Hace tiempo leí Xocolata desfeta de Joan-Lluís Lluís, una versión en catalán de Exercices de style de Raymond Queneau. Era un librito breve y totalmente experimental que explicaba la misma anécdota 123 veces utilizando diferentes estilos, géneros, lenguajes y recursos literarios: desde el guion de telenovela al versículo bíblico, del haiku al cuento de terror, del lipograma al caligrama.
Aquel libro me pareció maravilloso, de los más novedosos, refrescantes y divertidos en lengua catalana. Una década después sin leer nada suyo, pero con el recuerdo fresco, busqué entre las casetas del Sant Jordi su decimoquinta obra publicada. Lo encontré y le pedí a mi pareja que me lo regalara. Ya había leído el comienzo en internet y lo quería.
El principio de Junil a les terres del bàrbars te regala un bonito juego metaliterario del texto que se sabe letra. Los capítulos cortos empujan a una lectura que busca pisar el acelerador. La huida de la joven Junil con dos esclavos de las garras de su padre prometía una aventura con giros originales como, tal vez, la saga de la detective Thursday Next del británico Jasper Fforde.
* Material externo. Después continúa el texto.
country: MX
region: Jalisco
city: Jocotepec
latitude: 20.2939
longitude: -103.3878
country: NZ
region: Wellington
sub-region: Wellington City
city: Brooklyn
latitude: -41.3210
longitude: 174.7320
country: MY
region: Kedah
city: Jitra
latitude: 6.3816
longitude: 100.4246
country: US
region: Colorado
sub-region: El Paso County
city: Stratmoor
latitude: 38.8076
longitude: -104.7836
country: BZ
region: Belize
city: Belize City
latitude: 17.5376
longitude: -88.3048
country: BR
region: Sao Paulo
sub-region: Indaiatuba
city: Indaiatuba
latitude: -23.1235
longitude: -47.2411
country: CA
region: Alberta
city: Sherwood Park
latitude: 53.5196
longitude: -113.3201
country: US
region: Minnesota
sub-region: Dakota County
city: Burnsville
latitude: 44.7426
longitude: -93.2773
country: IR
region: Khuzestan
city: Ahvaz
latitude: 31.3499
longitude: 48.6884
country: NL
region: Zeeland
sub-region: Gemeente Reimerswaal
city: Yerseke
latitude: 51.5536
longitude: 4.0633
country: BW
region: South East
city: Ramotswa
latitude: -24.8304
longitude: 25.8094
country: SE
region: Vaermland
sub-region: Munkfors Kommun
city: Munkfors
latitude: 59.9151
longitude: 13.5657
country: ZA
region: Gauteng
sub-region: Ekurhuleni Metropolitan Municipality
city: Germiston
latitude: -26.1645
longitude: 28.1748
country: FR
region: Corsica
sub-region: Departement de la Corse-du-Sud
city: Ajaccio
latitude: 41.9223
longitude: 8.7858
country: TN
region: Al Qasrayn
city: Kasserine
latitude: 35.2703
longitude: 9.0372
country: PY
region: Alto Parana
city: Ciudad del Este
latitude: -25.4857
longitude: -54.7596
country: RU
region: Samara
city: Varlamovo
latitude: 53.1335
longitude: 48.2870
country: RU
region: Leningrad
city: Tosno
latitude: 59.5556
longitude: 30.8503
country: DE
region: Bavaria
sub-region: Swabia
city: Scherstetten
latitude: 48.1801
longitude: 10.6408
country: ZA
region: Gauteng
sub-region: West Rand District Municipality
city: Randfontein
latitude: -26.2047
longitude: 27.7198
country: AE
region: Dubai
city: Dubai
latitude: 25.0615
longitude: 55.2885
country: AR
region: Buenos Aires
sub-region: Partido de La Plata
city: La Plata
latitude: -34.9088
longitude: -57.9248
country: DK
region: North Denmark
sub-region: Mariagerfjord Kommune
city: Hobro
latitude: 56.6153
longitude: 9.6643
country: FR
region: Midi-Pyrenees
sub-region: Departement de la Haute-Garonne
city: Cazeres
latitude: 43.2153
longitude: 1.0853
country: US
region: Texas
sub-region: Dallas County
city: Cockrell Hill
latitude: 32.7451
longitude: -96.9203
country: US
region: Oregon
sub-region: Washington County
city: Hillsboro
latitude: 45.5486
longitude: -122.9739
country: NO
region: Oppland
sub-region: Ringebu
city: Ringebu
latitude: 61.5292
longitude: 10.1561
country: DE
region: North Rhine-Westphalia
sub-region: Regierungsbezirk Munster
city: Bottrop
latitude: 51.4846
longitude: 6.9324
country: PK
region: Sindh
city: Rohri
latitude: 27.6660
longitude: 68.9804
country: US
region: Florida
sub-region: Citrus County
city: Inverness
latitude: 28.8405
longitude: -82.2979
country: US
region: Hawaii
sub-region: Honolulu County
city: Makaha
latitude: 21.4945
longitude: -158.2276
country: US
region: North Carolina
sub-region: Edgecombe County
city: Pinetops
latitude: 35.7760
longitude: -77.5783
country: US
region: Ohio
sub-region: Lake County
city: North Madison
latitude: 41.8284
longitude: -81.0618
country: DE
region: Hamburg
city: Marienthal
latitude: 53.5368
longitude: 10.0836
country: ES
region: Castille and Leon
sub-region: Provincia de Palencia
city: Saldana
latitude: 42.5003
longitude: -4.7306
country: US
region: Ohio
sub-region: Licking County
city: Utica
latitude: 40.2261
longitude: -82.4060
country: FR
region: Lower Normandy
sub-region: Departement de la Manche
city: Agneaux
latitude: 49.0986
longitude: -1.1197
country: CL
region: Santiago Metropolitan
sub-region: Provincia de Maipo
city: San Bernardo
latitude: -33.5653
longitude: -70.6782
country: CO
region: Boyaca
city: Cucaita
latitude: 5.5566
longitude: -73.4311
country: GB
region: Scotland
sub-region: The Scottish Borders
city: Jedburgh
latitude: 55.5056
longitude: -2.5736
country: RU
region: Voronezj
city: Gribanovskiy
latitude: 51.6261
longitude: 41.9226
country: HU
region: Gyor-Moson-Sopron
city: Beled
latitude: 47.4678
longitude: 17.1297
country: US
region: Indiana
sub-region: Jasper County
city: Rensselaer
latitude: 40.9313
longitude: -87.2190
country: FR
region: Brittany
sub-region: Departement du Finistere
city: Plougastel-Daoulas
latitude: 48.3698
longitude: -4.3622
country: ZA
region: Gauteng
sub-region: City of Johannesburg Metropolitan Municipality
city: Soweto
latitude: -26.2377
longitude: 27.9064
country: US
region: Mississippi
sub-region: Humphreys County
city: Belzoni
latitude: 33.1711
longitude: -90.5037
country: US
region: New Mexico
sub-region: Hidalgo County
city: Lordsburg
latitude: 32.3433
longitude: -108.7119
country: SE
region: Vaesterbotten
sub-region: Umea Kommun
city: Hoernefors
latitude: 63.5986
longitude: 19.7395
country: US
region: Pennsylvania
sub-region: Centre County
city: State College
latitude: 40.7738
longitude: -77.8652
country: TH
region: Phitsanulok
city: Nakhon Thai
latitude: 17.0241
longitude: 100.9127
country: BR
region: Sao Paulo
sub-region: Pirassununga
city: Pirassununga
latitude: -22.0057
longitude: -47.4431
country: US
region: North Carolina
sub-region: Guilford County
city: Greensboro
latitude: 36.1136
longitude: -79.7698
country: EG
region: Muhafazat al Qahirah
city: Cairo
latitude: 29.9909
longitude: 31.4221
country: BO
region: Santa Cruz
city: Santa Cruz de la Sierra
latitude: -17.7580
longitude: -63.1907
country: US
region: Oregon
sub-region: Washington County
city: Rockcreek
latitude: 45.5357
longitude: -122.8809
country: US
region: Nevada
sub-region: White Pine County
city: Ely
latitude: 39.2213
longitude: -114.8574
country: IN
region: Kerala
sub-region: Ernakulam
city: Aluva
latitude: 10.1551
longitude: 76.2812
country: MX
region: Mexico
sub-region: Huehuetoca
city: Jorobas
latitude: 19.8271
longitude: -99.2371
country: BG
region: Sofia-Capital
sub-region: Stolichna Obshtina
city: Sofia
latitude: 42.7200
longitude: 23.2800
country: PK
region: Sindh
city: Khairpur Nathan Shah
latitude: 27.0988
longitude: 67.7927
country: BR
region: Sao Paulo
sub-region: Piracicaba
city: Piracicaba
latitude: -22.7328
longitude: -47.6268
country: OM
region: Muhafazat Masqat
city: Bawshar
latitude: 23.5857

Pero no. El inicio es un espejismo. Su ambientación en la Antigua Roma supone un viaje fallido en el tiempo. El comportamiento y el pensamiento de los personajes sigue siendo de época actual. De haber optado por el género fantástico en lugar del histórico sus anacronías no se comportarían como un despertador de campana en una sesión de hipnotismo.
La falta de profundidad del elenco protagonista y la falta de empaque de la narración hacen que se sienta como una novela juvenil de aventuras en una oficina. En este controlado universo naif e inverosímil, todos son demasiado amables. El arriesgado periplo se convierte en un paseo por el campo que, encima, disimula mal sus intenciones didácticas de escuela secundaria.
Es como esos libros que buscan inculcar en los jóvenes el amor por la lectura con los mismos métodos que fracasaron con sus padres. La reflexión sobre la lengua, la literatura y la traducción es forzada y está mal resuelta. La facilidad con la que personajes de distintas culturas acaban tendiendo puentes lingüísticos entre sí es ridícula. Se habla de oralidad y escritura como si la gestualidad no existiera.
La rapidez de este aprendizaje se ajusta a las necesidades de una trama que salta torpemente los baches que ella misma se crea. Nada llega naturalmente, todo es burdamente explicitado por la voz narrativa. Es algo común en los escritos de autores noveles que empiezan a desarrollar una idea sin el andamiaje necesario, pero no tanto en novelistas con catorce obras a sus espaldas.
Me ha decepcionado tanto como me ha aburrido. Su final deja la puerta abierta a una secuela que podría suceder gracias a las buenas ventas del libro. Dudo que siga los futuros pasos de Junil porque no me ha interesado su búsqueda ni lo que ha encontrado en ella. Ojalá los juegos metaliterarios hubieran tenido un mayor papel, y el pésimo argumento no hubiera desbancado al experimento formal.